Hoisin sauce is used in this recipe as it gives the stock paste a distincitve sweet, fragrant and umami flavour which is typical of Asian cuisine. It is often used as a glaze, or an addition to stir fries and soups like Vietnamese pho.
Substitutions for ingredients in Healthy Instant Noodles
If you’re looking for a healthier alternative to regular instant noodles, or if you’re allergic to some of the ingredients in this recipe, there are plenty of substitutions you can make. Here are a few suggestions:
- Tahini can be replaced with smooth natural peanut butter
- Sriracha can be replaced with any hot sauce
- Bok choy can be replaced with other leafy greens like spinach, kale or wombok (Chinese cabbage)
- Textured vegetable protein (TVP) can be replaced with any other plant-based meat alternative like tofu, tempeh or seitan
Storage instructions for Healthy Instant Noodles
This Healthy Instant Noodle Recipe can be stored in the fridge for up to 5 days. Simply place them in a sealed container and store in the fridge. When you’re ready to eat, just add hot water and enjoy.
Regular instant noodles are often high in calories, carbs, and fats, while the Healthy Instant Noodle Recipe is lower in all of these. Additionally, regular instant noodles are made from wheat and are often not vegan-friendly, while this Healthy Instant Noodle Recipe is gluten-free and plant-based.

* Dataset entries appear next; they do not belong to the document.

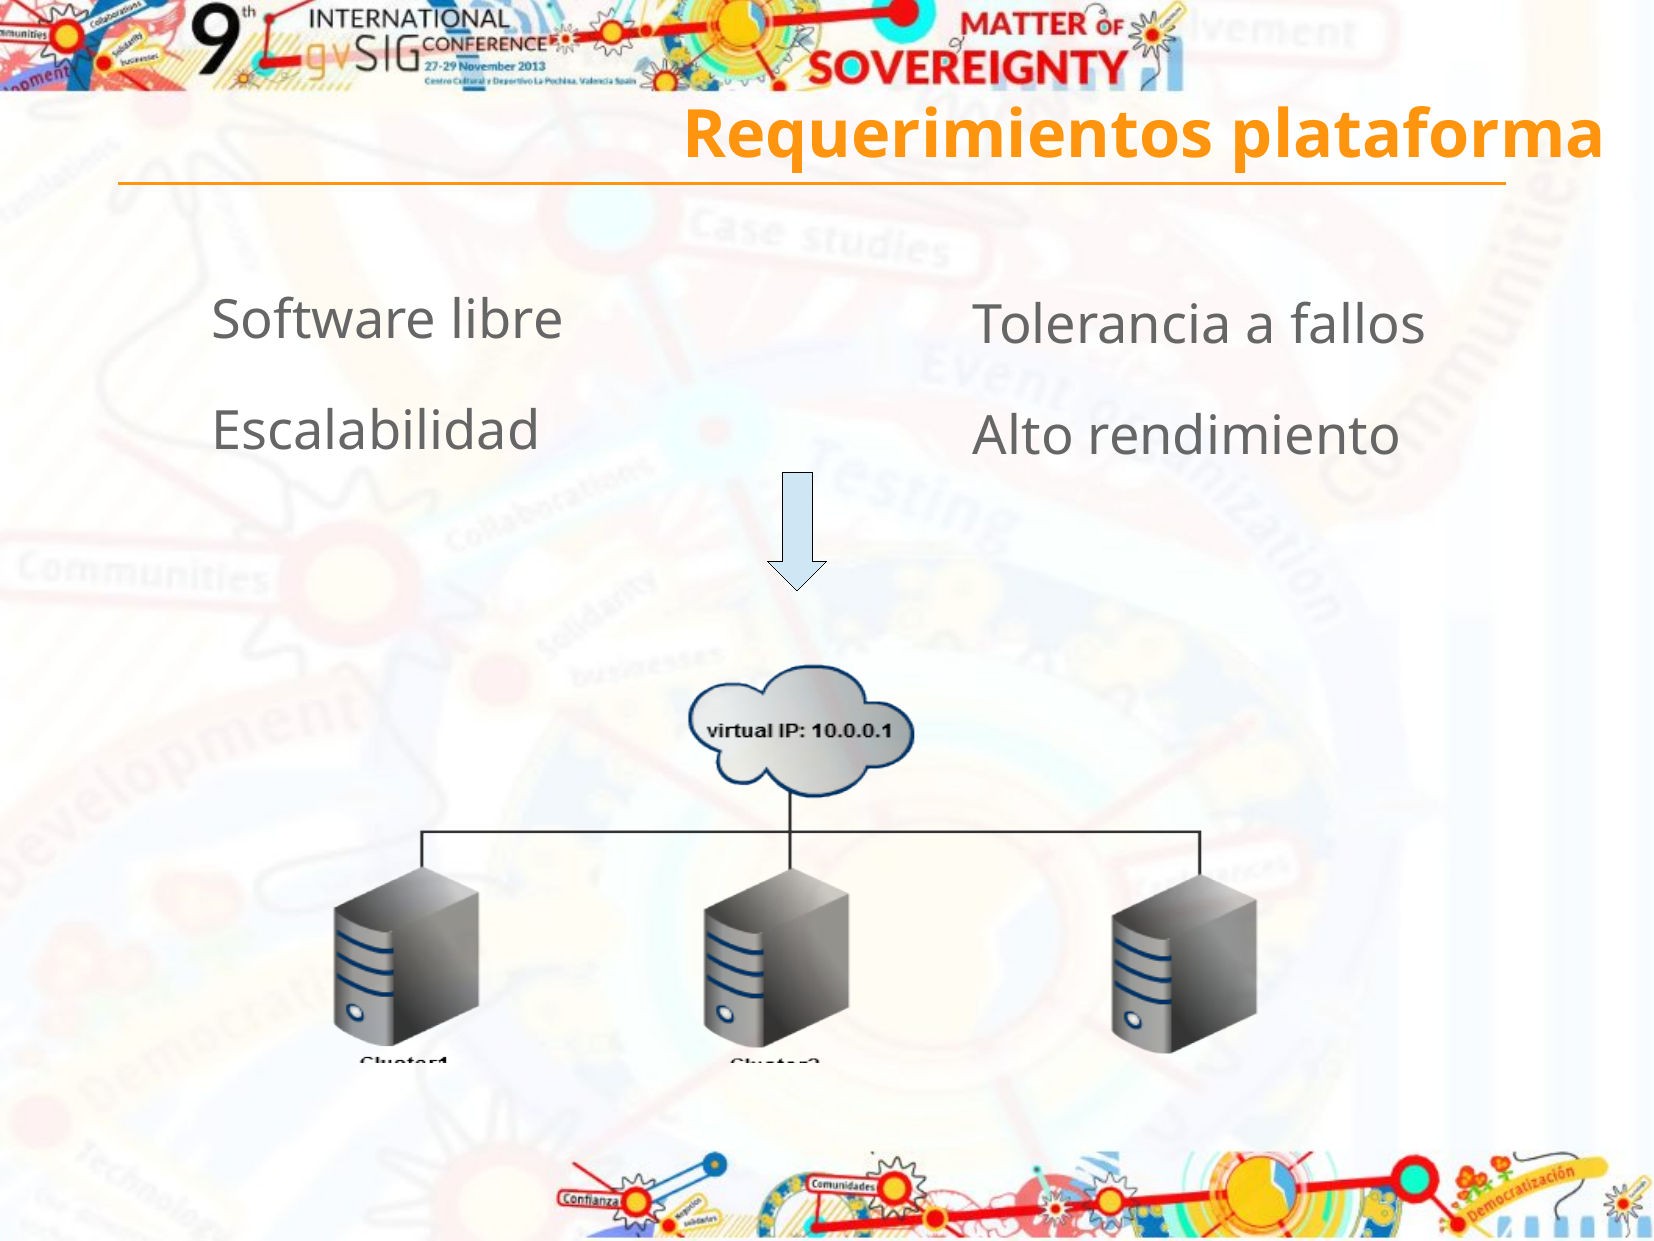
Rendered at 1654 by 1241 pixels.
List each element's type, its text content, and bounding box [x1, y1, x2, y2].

title Requerimientos plataforma [118, 82, 1607, 181]
picture [0, 0, 1654, 1241]
text_box Tolerancia a fallos Alto rendimiento [944, 241, 1477, 414]
text_box Software libre Escalabilidad [177, 236, 709, 482]
text_box [767, 472, 827, 591]
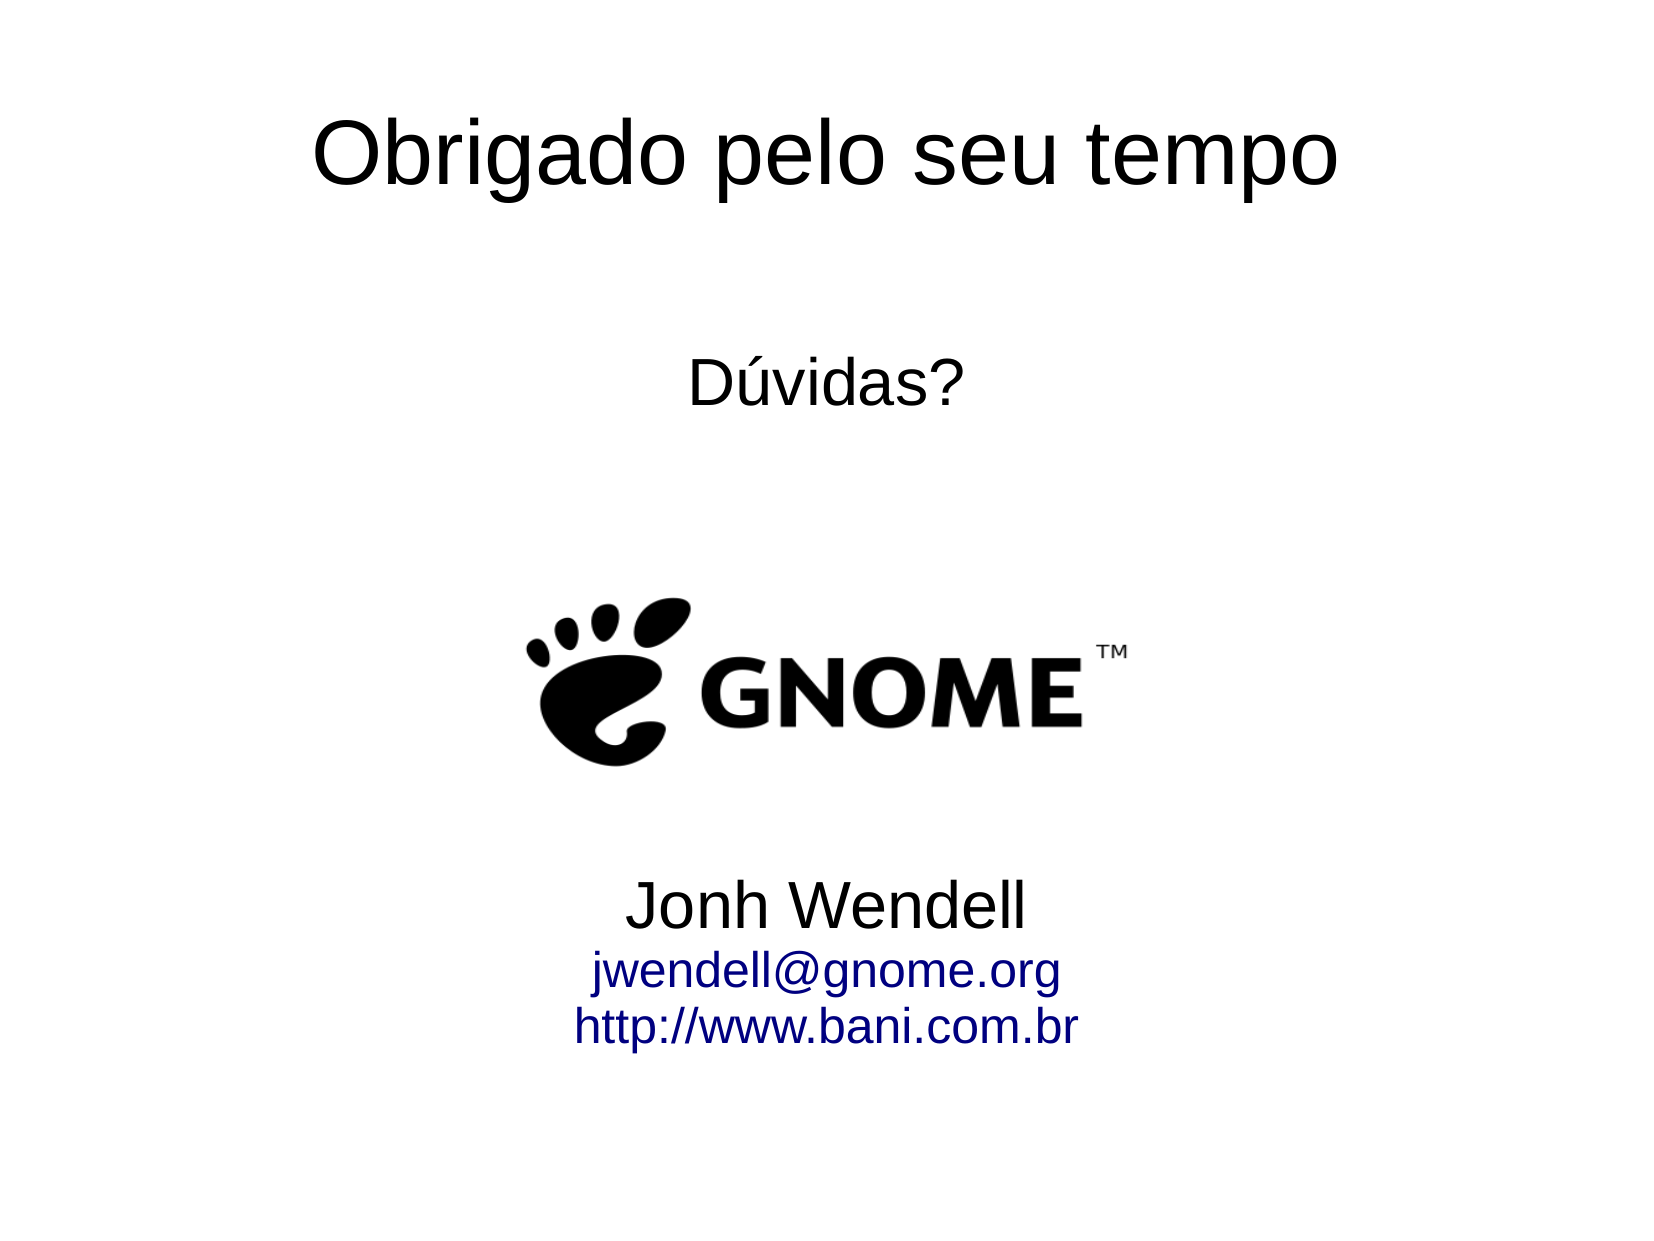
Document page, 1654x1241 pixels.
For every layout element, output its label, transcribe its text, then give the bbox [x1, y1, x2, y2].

title Obrigado pelo seu tempo [82, 56, 1571, 250]
picture [517, 590, 1136, 774]
subtitle Dúvidas? Jonh Wendell jwendell@gnome.org http://www.bani.com.br [82, 297, 1571, 1102]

Yes, this Healthy Instant Noodle Recipe can be stored in the fridge for up to 5 days. Simply place them in a sealed container and store in the fridge. It’s safe to leave at room temperature for a couple of hours before lunch at the office (but not much more, as you don’t want the greens to go bad). When you’re ready to eat, just add hot water and enjoy!
Yes, absolutely! You can adjust the quantities in the stock paste to suit your taste. In addition, you can swap the TVP for a protein of your choice, like tofu or tempeh. You can also use any leafy green that wilts quickly in boiling water instead of bok choy (like spinach, kale or wombok). Some other simple substitutions include swapping tahini for peanut butter or removing the chilli for a milder flavour.
This Healthy Instant Noodle Recipe is an excellent way to get a healthy meal on the go. Also, if you love quick Asian-inspired soups like this one, be sure to check out this delicious viral Miso Dumpling 15 Minute Soup by Naturallie Plant Based.It’s quick and easy to make, and you can customize it to your own taste. Plus, it’s perfect for taking to work or school.
So if you’re looking for a healthier alternative to regular instant noodles, give this recipe a try! You won’t be disappointed. Have you tried this recipe? Let me know what you think in the comments below.
Healthy Instant Noodles
- 3 tbsp tahini
- 1/4 cup hoisin sauce
- 1 tbsp miso paste
- 1 tbsp sriracha
- 3 cloves garlic minced
- 2 tsp vegetable stock powder
- 2 tsp chinese five spice
- 1 bunch bok choy (3 stems) chopped
- 200 g rice vermicelli noodles
- 1 cup textured vegetable protein dry
- 1 red chilli finely sliced (optional)
- Prepare vegetables. Mince garlic. Finely slice chilli (optional – omit if you prefer less heat). Wash and trim the ends of the buk choy, the chop into 2-3cm pieces.
- Make the stock paste buy combining all the ingredients in a small bowl. Mix well until combined.
- Lay out four medium sized jars or lunch size tupperware containers. Break the vermicelli noodles into 4 sections and place into each container, followed by 1/4 cup of TVP in each, then dividing the buk choy and chilli between each container evenly, plus a scoop of the stock paste in each. Seal the containers and keep in the fridge until ready to use.
- When you are ready to eat, pour boiling water into the container, enough so that the ingredients are covered. Leave this to sit for 2-3 minutes before stirring gently until the stock paste is dissolved. Eat immediately!